**WRITTEN TASK 1**
In the DuckDB notes below, how large is the Web Assembly version?

**SOURCE DOCUMENT**
_ _ _
-- Support for .parquet, .json, .csv (note: Spotify listening history comes in a multiple .json files, something fun to play with).
-- Support for glob reading, like: select * from 'tsa20*.csv' - so you can read hundreds of files (any type of file!) as if they were one file.
-- if the files don't have the same schema, union_by_name is amazing.
-- The .csv parser is amazing. Auto assigns types well.
-- It's small! The Web Assembly version is 2mb! The CLI is 16mb.
-- Because it is small you can add duckdb directly to your product, like Malloy has done: https://www.malloydata.dev/ - I think of Malloy as a technical persons alternative to PowerBI and Tableau, but it uses a semantic model that helps AI write amazing queries on your data. Edit: Malloy makes SQL 10x easier to write because of its semantic nature. Malloy transpiles to SQL, like Typescript transpiles to Javascript.
_ _ _
**PROVIDED MATERIAL**
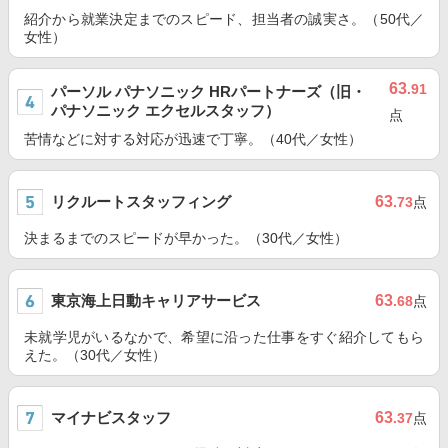
紹介から就業決定までのスピード、担当者の誠実さ。（50代／
女性）
63
.91
パーソル パナソニック HRパートナーズ（旧・
パナソニック エクセルスタッフ）
点
苦情などに対する対応が迅速で丁寧。（40代／女性）
リクルートスタッフィング
63
.73
点
決まるまでのスピードが早かった。（30代／女性）
東京海上日動キャリアサービス
63
.68
点
未就学児がいるなかで、希望に沿った仕事をすぐ紹介してもら
えた。（30代／女性）
マイナビスタッフ
63
.37
点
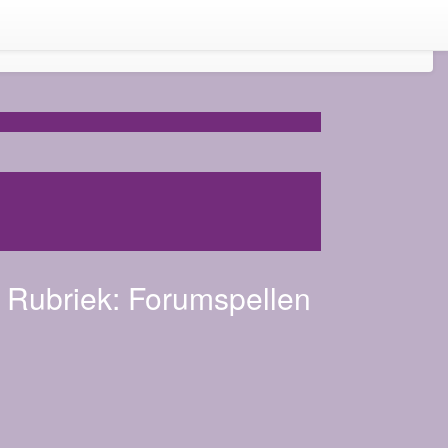
Rubriek:
Forumspellen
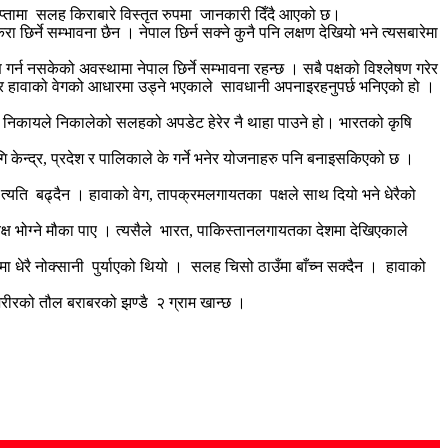
क हप्तामा सलह किराबारे विस्तृत रुपमा जानकारी दिँदै आएको छ।
्ने सम्भावना छैन । नेपाल छिर्न सक्ने कुनै पनि लक्षण देखियो भने त्यसबारेमा
्न नसकेको अवस्थामा नेपाल छिर्ने सम्भावना रहन्छ । सबै पक्षको विश्लेषण गरेर
को र हावाको वेगको आधारमा उड्ने भएकाले सावधानी अपनाइरहनुपर्छ भनिएको हो ।
धित निकायले निकालेको सलहको अपडेट हेरेर नै थाहा पाउने हो। भारतको कृषि
केन्द्र, प्रदेश र पालिकाले के गर्ने भनेर योजनाहरु पनि बनाइसकिएको छ ।
वर्ष त्यति बढ्दैन । हावाको वेग, तापक्रमलगायतका पक्षले साथ दियो भने धेरैको
क्ष भोग्ने मौका पाए । त्यसैले भारत, पाकिस्तानलगायतका देशमा देखिएकाले
ा धेरै नोक्सानी पुर्याएको थियो । सलह चिसो ठाउँमा बाँच्न सक्दैन । हावाको
रीरको तौल बराबरको झण्डै २ ग्राम खान्छ ।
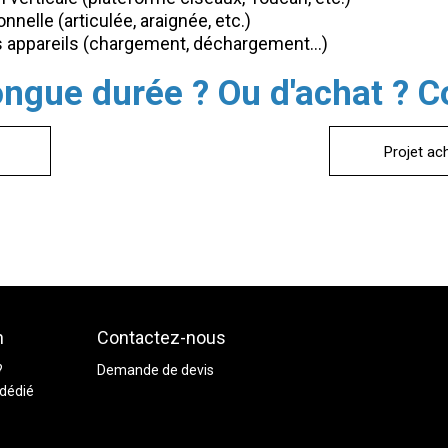
nnelle (articulée, araignée, etc.)
s appareils (chargement, déchargement...)
longue durée ? Ou d'achat ? 
Projet ac
n
Contactez-nous
?
Demande de devis
dédié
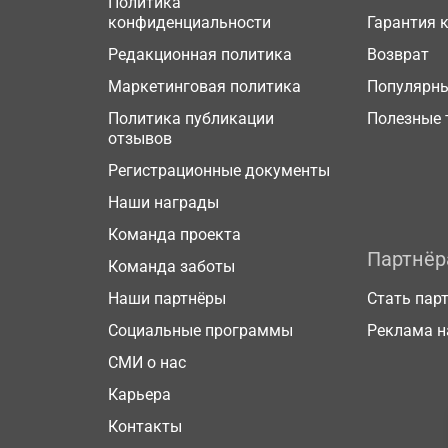
Политика
конфиденциальности
Гарантия 
Редакционная политика
Возврат
Маркетинговая политика
Популярн
Политика публикации
Полезные 
отзывов
Регистрационные документы
Наши награды
Команда проекта
Партнё
Команда заботы
Наши партнёры
Стать пар
Социальные программы
Реклама н
СМИ о нас
Карьера
Контакты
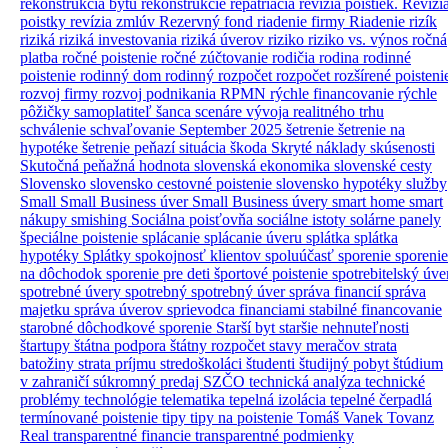
rekonštrukcia bytu
rekonštrukcie
repatriácia
revízia poistiek.
Revízi
poistky
revízia zmlúv
Rezervný fond
riadenie firmy
Riadenie rizík
riziká
riziká investovania
riziká úverov
riziko
riziko vs. výnos
ročná
platba
ročné poistenie
ročné zúčtovanie
rodičia
rodina
rodinné
poistenie
rodinný dom
rodinný rozpočet
rozpočet
rozšírené poisteni
rozvoj firmy
rozvoj podnikania
RPMN
rýchle financovanie
rýchle
pôžičky
samoplatiteľ
šanca
scenáre vývoja realitného trhu
schválenie
schvaľovanie
September 2025
šetrenie
šetrenie na
hypotéke
šetrenie peňazí
situácia
škoda
Skryté náklady
skúsenosti
Skutočná peňažná hodnota
slovenská ekonomika
slovenské cesty
Slovensko
slovensko cestovné poistenie
slovensko hypotéky
služby
Small
Small Business úver
Small Business úvery
smart home
smart
nákupy
smishing
Sociálna poisťovňa
sociálne istoty
solárne panely
špeciálne poistenie
splácanie
splácanie úveru
splátka
splátka
hypotéky
Splátky
spokojnosť klientov
spoluúčasť
sporenie
sporenie
na dôchodok
sporenie pre deti
športové poistenie
spotrebitelský úve
spotrebné úvery
spotrebný
spotrebný úver
správa financií
správa
majetku
správa úverov
sprievodca financiami
stabilné financovanie
starobné dôchodkové sporenie
Starší byt
staršie nehnuteľnosti
štartupy
štátna podpora
štátny rozpočet
stavy meračov
strata
batožiny
strata príjmu
stredoškoláci
študenti
študijný pobyt
štúdium
v zahraničí
súkromný predaj
SZČO
technická analýza
technické
problémy
technológie
telematika
tepelná izolácia
tepelné čerpadlá
termínované poistenie
tipy
tipy na poistenie
Tomáš Vanek
Tovanz
Real
transparentné financie
transparentné podmienky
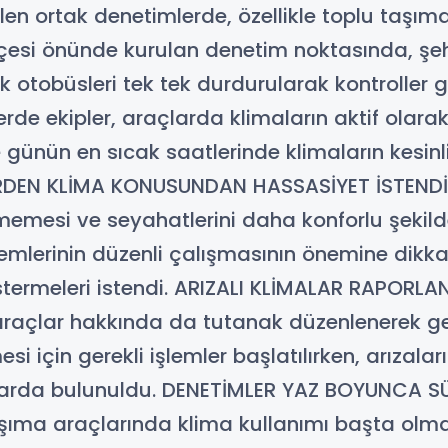
rilen ortak denetimlerde, özellikle toplu taşı
hçesi önünde kurulan denetim noktasında, şehir
halk otobüsleri tek tek durdurularak kontroller
 ekipler, araçlarda klimaların aktif olarak 
le günün en sıcak saatlerinde klimaların kes
RDEN KLİMA KONUSUNDAN HASSASİYET İSTENDİ 
memesi ve seyahatlerini daha konforlu şekil
temlerinin düzenli çalışmasının önemine dikka
termeleri istendi. ARIZALI KLİMALAR RAPORLAN
araçlar hakkında da tutanak düzenlenerek gerek
mesi için gerekli işlemler başlatılırken, arızal
larda bulunuldu. DENETİMLER YAZ BOYUNCA SÜ
ıma araçlarında klima kullanımı başta olma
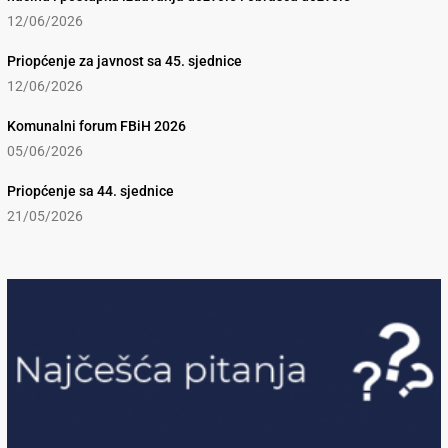
12/06/2026
Priopćenje za javnost sa 45. sjednice
12/06/2026
Komunalni forum FBiH 2026
05/06/2026
Priopćenje sa 44. sjednice
21/05/2026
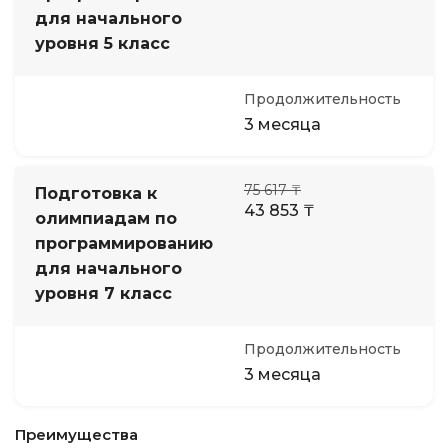
для начального
уровня 5 класс
Продолжительность
3 месяца
75 617 ₸
Подготовка к
43 853 ₸
олимпиадам по
программированию
для начального
уровня 7 класс
Продолжительность
3 месяца
Преимущества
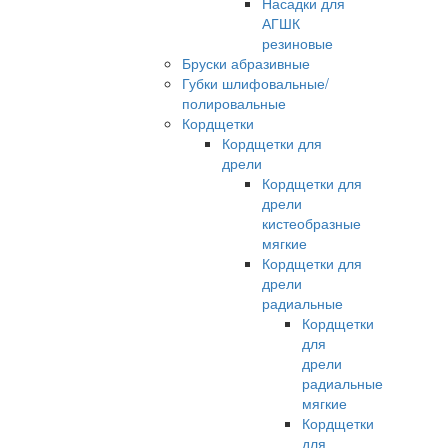
Насадки для
АГШК
резиновые
Бруски абразивные
Губки шлифовальные/
полировальные
Кордщетки
Кордщетки для
дрели
Кордщетки для
дрели
кистеобразные
мягкие
Кордщетки для
дрели
радиальные
Кордщетки
для
дрели
радиальные
мягкие
Кордщетки
для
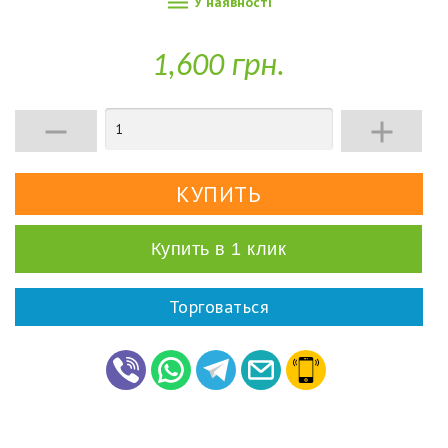

У наявності
1,600 грн.


Купить в 1 клик
Торговаться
_ _ _
**WRITTEN TASK 2**
Count the lines of the records above that contain the string "Small", with case counting, and give only the number.

**YOUR SOLUTION 1**
2mb

**YOUR SOLUTION 2**
3